Je propose une expédition sur les lieux, j’aimerais connaître cette source légendaire, Jean, l’aîné des Galley est d’accord pour me servir de guide.

- Jean connaît la forêt comme sa poche.

- C’est vrai qu’il y a longtemps que je la fréquente, gamin, j’accompagnais mon père.

- Je ne peux me joindre à vous, j’attends un bon client, je vais vous prêter des bottes, le secteur est humide.

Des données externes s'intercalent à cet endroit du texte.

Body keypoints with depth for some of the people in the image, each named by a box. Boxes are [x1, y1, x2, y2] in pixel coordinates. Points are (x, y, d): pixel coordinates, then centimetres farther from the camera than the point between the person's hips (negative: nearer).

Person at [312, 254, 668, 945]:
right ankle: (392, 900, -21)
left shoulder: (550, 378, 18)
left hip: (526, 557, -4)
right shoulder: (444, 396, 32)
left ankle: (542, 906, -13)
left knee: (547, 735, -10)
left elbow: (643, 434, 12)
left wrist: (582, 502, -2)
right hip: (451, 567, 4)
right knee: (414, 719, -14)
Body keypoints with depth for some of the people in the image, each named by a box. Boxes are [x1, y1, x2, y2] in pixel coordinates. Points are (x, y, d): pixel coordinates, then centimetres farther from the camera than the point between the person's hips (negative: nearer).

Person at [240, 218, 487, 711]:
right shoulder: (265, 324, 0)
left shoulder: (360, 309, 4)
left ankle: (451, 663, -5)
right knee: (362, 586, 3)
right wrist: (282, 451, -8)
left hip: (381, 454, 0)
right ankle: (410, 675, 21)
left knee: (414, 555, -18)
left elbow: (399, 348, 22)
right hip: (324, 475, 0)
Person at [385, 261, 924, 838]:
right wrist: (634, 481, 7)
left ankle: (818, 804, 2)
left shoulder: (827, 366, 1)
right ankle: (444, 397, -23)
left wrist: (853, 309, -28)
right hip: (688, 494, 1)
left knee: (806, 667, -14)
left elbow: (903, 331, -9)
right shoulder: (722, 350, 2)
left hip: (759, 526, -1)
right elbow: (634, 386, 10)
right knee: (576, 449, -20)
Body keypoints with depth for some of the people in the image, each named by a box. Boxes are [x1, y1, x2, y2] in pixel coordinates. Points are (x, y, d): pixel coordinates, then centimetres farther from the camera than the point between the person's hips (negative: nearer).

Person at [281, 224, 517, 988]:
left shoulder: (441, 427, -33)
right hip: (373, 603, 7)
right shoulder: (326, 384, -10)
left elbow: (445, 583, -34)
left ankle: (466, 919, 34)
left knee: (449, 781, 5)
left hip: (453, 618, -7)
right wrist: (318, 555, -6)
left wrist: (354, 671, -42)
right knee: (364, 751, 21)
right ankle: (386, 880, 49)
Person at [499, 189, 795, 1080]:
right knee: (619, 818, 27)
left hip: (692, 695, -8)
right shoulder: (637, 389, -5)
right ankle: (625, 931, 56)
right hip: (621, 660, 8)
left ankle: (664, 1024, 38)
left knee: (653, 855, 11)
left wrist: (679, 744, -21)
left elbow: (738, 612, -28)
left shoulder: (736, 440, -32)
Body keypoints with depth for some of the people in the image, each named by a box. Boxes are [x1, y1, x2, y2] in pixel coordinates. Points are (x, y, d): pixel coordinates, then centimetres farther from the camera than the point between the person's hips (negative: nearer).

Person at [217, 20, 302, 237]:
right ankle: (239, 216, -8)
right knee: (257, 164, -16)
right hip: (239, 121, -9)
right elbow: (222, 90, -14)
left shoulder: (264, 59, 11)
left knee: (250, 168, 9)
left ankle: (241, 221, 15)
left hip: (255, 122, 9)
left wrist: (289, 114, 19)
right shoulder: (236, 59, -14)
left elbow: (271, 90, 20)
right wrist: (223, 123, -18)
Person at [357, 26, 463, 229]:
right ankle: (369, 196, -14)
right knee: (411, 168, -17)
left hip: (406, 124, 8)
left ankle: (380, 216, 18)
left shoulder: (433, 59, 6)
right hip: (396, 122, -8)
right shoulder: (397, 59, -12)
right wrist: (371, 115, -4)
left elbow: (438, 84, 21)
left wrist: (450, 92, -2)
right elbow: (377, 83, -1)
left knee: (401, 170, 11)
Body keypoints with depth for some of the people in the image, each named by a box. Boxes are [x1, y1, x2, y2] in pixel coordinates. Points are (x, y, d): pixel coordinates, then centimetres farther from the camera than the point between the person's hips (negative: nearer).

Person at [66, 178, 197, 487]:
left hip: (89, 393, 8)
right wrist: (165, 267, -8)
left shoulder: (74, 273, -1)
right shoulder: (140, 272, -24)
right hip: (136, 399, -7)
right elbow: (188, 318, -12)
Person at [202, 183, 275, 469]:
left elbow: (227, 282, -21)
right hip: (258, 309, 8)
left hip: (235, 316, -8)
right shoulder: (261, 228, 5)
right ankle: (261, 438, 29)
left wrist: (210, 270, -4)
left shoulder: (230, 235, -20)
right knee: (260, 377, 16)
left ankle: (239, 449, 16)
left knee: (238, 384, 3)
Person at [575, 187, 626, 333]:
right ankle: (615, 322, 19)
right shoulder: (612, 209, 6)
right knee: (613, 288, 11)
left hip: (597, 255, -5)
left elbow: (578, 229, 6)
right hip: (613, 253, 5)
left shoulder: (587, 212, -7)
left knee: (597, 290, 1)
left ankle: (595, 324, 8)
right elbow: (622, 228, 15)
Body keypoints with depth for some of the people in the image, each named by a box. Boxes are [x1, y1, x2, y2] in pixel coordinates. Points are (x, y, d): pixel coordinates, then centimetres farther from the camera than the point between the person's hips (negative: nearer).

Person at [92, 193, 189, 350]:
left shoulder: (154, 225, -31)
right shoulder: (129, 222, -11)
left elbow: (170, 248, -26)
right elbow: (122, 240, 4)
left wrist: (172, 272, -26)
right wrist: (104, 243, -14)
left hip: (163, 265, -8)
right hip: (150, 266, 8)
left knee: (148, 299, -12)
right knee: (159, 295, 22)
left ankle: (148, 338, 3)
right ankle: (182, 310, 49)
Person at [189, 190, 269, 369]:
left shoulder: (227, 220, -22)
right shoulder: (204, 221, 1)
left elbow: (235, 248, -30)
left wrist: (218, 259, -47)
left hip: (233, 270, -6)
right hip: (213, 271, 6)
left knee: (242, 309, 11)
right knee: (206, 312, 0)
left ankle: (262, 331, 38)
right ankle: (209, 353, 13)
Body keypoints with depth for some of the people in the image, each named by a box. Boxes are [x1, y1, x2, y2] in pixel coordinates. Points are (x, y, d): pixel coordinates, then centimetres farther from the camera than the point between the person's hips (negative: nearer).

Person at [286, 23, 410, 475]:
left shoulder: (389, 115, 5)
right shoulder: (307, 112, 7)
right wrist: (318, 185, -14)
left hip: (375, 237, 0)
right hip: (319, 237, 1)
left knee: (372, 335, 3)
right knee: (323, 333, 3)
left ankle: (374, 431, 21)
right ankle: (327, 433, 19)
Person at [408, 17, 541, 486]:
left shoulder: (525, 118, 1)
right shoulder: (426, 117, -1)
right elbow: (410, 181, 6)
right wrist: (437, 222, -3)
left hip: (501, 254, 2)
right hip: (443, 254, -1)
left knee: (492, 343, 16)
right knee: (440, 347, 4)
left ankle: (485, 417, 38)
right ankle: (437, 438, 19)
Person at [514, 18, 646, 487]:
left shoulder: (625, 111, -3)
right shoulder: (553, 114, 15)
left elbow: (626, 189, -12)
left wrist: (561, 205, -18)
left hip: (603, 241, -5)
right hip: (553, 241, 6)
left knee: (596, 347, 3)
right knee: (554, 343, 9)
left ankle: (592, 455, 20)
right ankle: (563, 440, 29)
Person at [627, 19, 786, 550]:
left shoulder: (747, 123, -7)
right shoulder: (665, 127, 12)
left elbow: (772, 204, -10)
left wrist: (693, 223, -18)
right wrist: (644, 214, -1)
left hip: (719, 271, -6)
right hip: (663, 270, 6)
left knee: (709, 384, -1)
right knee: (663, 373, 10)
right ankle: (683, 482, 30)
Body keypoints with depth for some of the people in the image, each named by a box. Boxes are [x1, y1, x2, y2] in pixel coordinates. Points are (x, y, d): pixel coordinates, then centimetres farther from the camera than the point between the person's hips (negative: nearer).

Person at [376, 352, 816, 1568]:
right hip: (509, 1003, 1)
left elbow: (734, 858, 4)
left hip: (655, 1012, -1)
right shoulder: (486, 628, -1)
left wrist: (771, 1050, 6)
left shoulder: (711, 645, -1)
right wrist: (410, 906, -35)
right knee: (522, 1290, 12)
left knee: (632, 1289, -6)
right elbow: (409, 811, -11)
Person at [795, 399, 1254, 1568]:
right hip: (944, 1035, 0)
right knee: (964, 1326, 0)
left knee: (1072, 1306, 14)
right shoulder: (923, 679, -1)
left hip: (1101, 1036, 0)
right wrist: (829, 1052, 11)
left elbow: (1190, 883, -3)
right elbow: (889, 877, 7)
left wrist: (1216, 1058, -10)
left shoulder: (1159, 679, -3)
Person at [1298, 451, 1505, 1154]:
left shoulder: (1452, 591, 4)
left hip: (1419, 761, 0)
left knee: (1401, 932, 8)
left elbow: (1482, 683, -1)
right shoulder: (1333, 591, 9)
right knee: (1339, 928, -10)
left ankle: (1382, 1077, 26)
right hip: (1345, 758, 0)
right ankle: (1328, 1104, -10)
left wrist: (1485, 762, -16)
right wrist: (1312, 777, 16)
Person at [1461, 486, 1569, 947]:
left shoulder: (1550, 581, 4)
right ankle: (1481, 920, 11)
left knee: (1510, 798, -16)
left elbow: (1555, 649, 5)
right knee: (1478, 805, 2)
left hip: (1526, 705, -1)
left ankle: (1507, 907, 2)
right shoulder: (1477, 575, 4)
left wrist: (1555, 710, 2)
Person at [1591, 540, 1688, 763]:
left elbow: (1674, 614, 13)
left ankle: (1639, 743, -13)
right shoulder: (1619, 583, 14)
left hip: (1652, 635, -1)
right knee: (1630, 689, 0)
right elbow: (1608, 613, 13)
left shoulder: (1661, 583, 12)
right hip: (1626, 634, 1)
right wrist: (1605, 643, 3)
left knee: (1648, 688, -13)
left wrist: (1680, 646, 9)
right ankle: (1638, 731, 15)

Monsieur Garassaux m’apportait une paire de bottes.

  

Nous sortons du village et pénétrons aussitôt dans la forêt par une route étroite; les hêtres tendent leurs branches au-dessus de la route, formant une voûte squelettique, un tapis de feuilles brunes et souillées recouvre l’asphalte. Après une  légère montée, nous plongeons vers une vallée sombre, quelques traînées de boue et du gravier sur la chaussée témoignent de la violence des dernières pluies. Notre voyage s’effectue dans un certain silence, il faut dire que la fourgonnette de l’entreprise Galley frères n’est pas de première jeunesse, que son moteur fait un bruit de casserole et que la carrosserie gémit de partout. La route est sinueuse et le chauffeur freine au dernier moment en abordant les virages. Cherche t’il à m’impressionner ? Je commence à cogiter, Martine, ma compagne, à qui j’avais parlé de Mauzieux et de ses  histoires étranges m’avait mis en garde.

- Méfie-toi, ne va pas en forêt avec n’importe qui, facile de supprimer un petit journaliste de province trop curieux.

Je regardais le profil de mon voisin, il avait un visage impassible et se cramponnait à son volant.